The Duke LifePoint operating model is one that is in place in 60 medical center campuses across the U.S.

The company has a local board of directors at each site that is privy to the inner workings at the local site and what’s happening systemwide. A successful community operating model has been built over the past three years, company executives say, by providing care that is second to none, expanding service lines as needed and treating employees in a way that they will become the hospital’s best advocates.

At present the hospital sale is in the due diligence phase, which means the Duke LifePoint team is looking at every floor in every building, examining financial reports and talking to the Haywood hospital staff. Information gathered will be used to form a strategic vision for the future.

As the process unfolds in 2014, the final paperwork spelling out the terms and conditions of the sale is expected to be ready by mid-March.

The deal will hopefully bring an end to the crisis-to-crisis issues that have been part of the medical community environment in past years.


Troubled times

The first major problems emerged in 2004 when the county lost four orthopedic surgeons, physicians that handled many of the routine emergency room visits that resulted in hospitalization. Then in 2007, the emergency physician group that served the community hospital for the past 15 years was replaced amid a public stir. That year, the hospital missed its projected revenue by $3 million.

In 2008, a series of failed inspections resulted in the hospital being decertified as a Medicare and Medicaid provider. The hospital used most of its $16.6 million reserves that had been saved for a free-standing surgery center the board had approved to keep the doors open during the decertification process.

The hospital and community survived the ordeal, but it took a toll. Not only was available cash depleted, but getting back into the federal government payment pipeline proved to be difficult. Then there was the task of regaining the trust of patients in the community.
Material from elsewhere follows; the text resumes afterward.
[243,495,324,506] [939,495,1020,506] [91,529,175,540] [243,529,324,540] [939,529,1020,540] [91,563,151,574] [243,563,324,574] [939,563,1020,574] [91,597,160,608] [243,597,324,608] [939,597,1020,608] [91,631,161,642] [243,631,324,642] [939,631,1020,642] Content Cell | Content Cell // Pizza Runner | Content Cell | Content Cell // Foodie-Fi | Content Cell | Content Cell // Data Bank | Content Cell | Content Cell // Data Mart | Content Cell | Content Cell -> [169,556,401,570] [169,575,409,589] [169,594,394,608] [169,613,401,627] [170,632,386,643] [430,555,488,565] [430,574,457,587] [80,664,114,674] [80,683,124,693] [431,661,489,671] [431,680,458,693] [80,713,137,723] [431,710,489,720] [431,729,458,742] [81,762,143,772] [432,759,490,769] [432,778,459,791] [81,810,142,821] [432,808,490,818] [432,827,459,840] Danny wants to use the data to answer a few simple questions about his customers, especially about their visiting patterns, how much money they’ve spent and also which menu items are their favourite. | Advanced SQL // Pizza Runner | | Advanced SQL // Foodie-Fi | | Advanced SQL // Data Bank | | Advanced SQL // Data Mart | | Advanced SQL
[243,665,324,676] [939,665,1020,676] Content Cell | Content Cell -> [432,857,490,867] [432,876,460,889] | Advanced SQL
Affiliation with WestCare facilities in Jackson and Swain counties proved ill-fated. Carolinas HealthCare System had a 10-year managing contract for MedWest, but friction between the two medical communities led to hiring CEOs and an administrative team at both hospitals, negating a portion of the planned savings initially hoped for with the partnership.

By the end of the three-year re-evaluation period, the WestCare governing board wanted out. Both institutions were short on cash, as well as customers, and recognized that finding a capital partner was the only way out.

During the public hearing on selling the hospital, Haywood Regional Medical Center Board Chairman Frank Powers said the local hospital has about 56 percent of the market share within the community. He challenged Duke LifePoint to bring that number up to 80 percent.

It is a challenge the future owners are taking seriously.

Jeff Seraphine, president of the eastern group for LifePoint Hospitals, called MedWest a partnership that just wasn’t working and said under Duke LifePoint, strategic plans for each community will be developed so each can be successful.

It is something the group has done before, and is the result Haywood County residents are counting on, not only for the local health care it offers, but for the community’s economic well-being.